As people live longer, they are more likely to develop one or more of the chronic diseases of aging, particularly dementia. The most common type of dementia in older adults is Alzheimer’s disease, a progressive condition of brain degeneration. We still do not know why some of us develop the condition and others do not. Neither do we know how to prevent it. Moreover, once Alzheimer’s disease sets in, there are few treatment options for improvement. Some treatments may be more effective if they are begun in the earliest stages of the condition. The key is to identify those very early symptoms.
Preclinical Alzheimer’s disease may be assessed by certain measurements in blood and cerebrospinal fluid, the liquid that bathes the brain. New, non-invasive imaging techniques are being used to detect early changes in various brain structures that might signal the development of the disease. As the disease progresses, symptoms of mild cognitive impairment develop. These are recognized as memory loss, declining ability to think clearly and greater difficulty in taking caring of oneself. More than half of individuals who develop mildly impaired cognition progress to Alzheimer’s disease. Scientists are intensively searching for ways to halt the progress of impaired cognition and maintain brain function. It would be helpful if there were good markers for early tissue changes in the aging brain, prior to the decline in cognition.

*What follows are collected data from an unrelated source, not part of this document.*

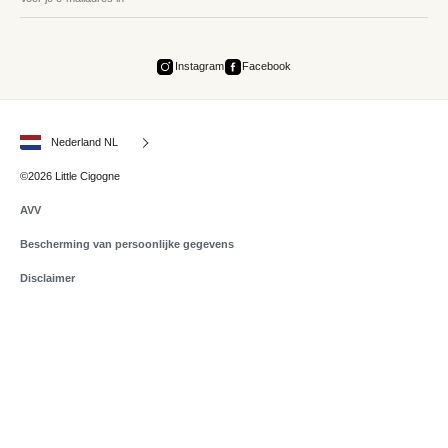
Instagram
Facebook
Nederland NL
©2026 Little Cigogne
AVV
Bescherming van persoonlijke gegevens
Disclaimer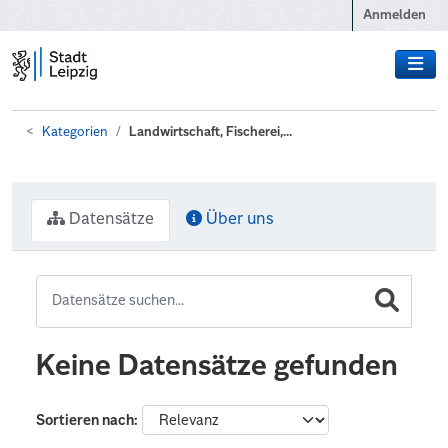
Zum Hauptinhalt wechseln
Anmelden
Kategorien
Landwirtschaft, Fischerei,...
Datensätze
Über uns
Keine Datensätze gefunden
Sortieren nach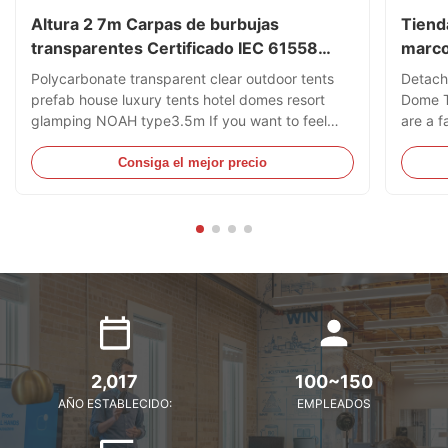
Altura 2 7m Carpas de burbujas
Tienda
transparentes Certificado IEC 61558
marco
Distribución de energía
alta e
Polycarbonate transparent clear outdoor tents
Detach
prefab house luxury tents hotel domes resort
Dome T
glamping NOAH type3.5m If you want to feel
are a f
security during raining days or if you are
develop
preparing to glamping on the beautiful view open
transp
Consiga el mejor precio
field, Silk Road Enterprise is a great choice for
produc
you durable polycarbonate with anti uv screen
square
provide high stability. Door and windows are
source 
designed for excellent ventilation. Our garden
quality
dome is available for plenty of people at indoor &
The Si
outdoor events accoring to
Comple
2,017
100~150
AÑO ESTABLECIDO:
EMPLEADOS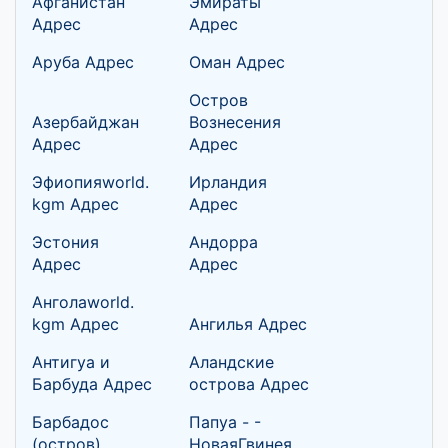
Афганистан
Эмираты
Адрес
Адрес
Аруба Адрес
Оман Адрес
Остров
Азербайджан
Вознесения
Адрес
Адрес
Эфиопияworld.
Ирландия
kgm Адрес
Адрес
Эстония
Андорра
Адрес
Адрес
Анголаworld.
kgm Адрес
Ангилья Адрес
Антигуа и
Аландские
Барбуда Адрес
острова Адрес
Барбадос
Папуа - -
(остров)
НоваяГвинея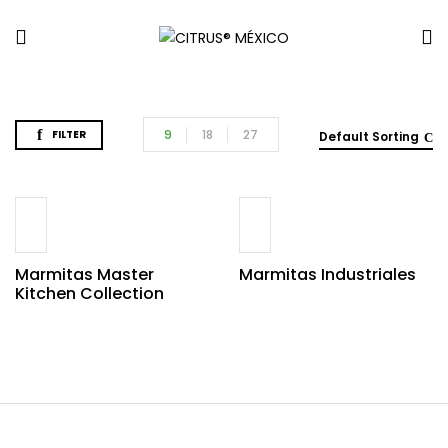
9
18
27
FILTER
Default Sorting
Marmitas Master
Marmitas Industriales
Kitchen Collection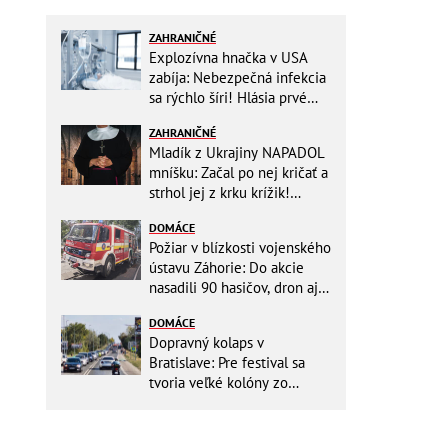
ZAHRANIČNÉ
Explozívna hnačka v USA
zabíja: Nebezpečná infekcia
sa rýchlo šíri! Hlásia prvé
obete
ZAHRANIČNÉ
Mladík z Ukrajiny NAPADOL
mníšku: Začal po nej kričať a
strhol jej z krku krížik!
Namiesto trestu ho čaká
DOMÁCE
niečo iné
Požiar v blízkosti vojenského
ústavu Záhorie: Do akcie
nasadili 90 hasičov, dron aj
vrtuľníky Black Hawk
DOMÁCE
Dopravný kolaps v
Bratislave: Pre festival sa
tvoria veľké kolóny zo
všetkých smerov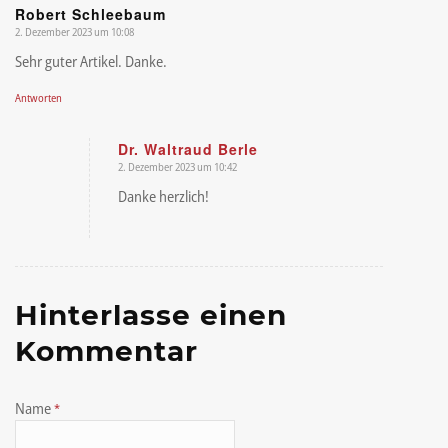
Robert Schleebaum
2. Dezember 2023 um 10:08
sagte:
Sehr guter Artikel. Danke.
Antworten
Dr. Waltraud Berle
2. Dezember 2023 um 10:42
sagte:
Danke herzlich!
Hinterlasse einen
Kommentar
Name
*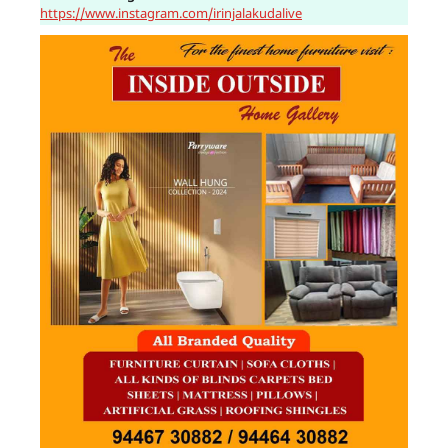
https://www.instagram.com/irinjalakudalive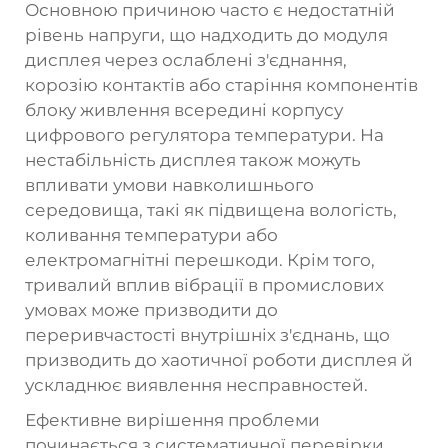
Основною причиною часто є недостатній
рівень напруги, що надходить до модуля
дисплея через ослаблені з'єднання,
корозію контактів або старіння компонентів
блоку живлення всередині корпусу
цифрового регулятора температури. На
нестабільність дисплея також можуть
впливати умови навколишнього
середовища, такі як підвищена вологість,
коливання температури або
електромагнітні перешкоди. Крім того,
тривалий вплив вібрації в промислових
умовах може призводити до
переривчастості внутрішніх з'єднань, що
призводить до хаотичної роботи дисплея й
ускладнює виявлення несправностей.
Ефективне вирішення проблеми
починається з систематичної перевірки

Using both biochemical markers in blood and brain images, a team of investigators in Canada and France examined whether changes in blood omega-3 fatty acids were related to structural changes in different brain structures. Changes in the brain’s content of DHA and blood levels of EPA and DHA have been linked to the development of Alzheimer’s disease, but findings have been inconsistent. The study included 72-year-old residents in Bordeaux, France, who agreed to have their blood omega-3 fatty acids measured, brain images taken and cognitive scores evaluated at the beginning of the study and after 4 years.

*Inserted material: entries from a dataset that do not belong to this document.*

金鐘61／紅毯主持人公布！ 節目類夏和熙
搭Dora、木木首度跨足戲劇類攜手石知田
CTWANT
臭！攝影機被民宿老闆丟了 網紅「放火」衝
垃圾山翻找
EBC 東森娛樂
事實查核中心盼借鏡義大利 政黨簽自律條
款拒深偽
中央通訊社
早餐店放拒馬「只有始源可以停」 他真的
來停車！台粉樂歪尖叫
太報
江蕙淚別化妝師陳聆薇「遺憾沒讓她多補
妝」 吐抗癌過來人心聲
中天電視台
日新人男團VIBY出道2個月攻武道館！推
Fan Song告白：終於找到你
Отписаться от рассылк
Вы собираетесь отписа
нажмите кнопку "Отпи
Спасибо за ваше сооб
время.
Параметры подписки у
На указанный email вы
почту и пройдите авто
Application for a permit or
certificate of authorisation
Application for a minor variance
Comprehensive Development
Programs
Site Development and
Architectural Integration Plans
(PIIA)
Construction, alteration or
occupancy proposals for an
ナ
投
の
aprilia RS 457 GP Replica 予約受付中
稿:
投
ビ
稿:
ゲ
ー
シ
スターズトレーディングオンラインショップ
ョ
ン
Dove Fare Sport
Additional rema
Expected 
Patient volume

The participants’ brain regions were assessed using magnetic resonance imaging, which enabled the investigators to measure the gray matter in specific structures in the medial temporal region. This area involves memory, learning and other functions and is among the earliest affected by Alzheimer’s disease. The researchers evaluated the participants’ cognitive ability and depressive symptoms with widely used tests.
Over the 4-year period, gray matter decreased in the whole brain at an average rate of 0.2% per year. But atrophy (brain tissue loss) was greater in the hippocampus, parahippocampus and amygdala regions, varying from 0.5% to 1.0% loss. Blood EPA levels were significantly associated with these changes, with higher EPA levels associated with less gray matter loss, especially in the right amygdala. Further, greater loss in the right amygdala was associated with higher scores for depressive symptoms. Losses in the left amygdala were linked to poorer cognitive scores, while losses in both areas were associated with a decline in verbal fluency. Thus, decreases in the gray matter of the amygdala might signal greater cognitive decline later.
Another interesting observation was the association with EPA, and not DHA, with changes in the right amygdala. Many studies have linked DHA levels to different aspects of brain function and behavior, while EPA has less frequently been linked to brain function. The main exception to that general statement is the association between EPA and depressive symptoms. The observed association might mean that change in EPA might predict a loss of gray matter in the amygdala, for example. The association does not mean that one factor causes the other.
There is evidence from other studies supporting these observations. For example, higher EPA levels in blood were associated with less severe depressive symptoms in an earlier study by these investigators. Changes in the volume of the amygdala have also been reported in patients with depressive symptoms.
This important study provides good evidence that brain imaging could be a useful approach to identify brain changes in the early stages of cognitive decline. It also suggests that low blood EPA might be an additional marker for the risk of cognitive decline and for depressive illness. The hope is that others will replicate this approach to the early detection of impaired cognition so that these observations can be confirmed or refuted.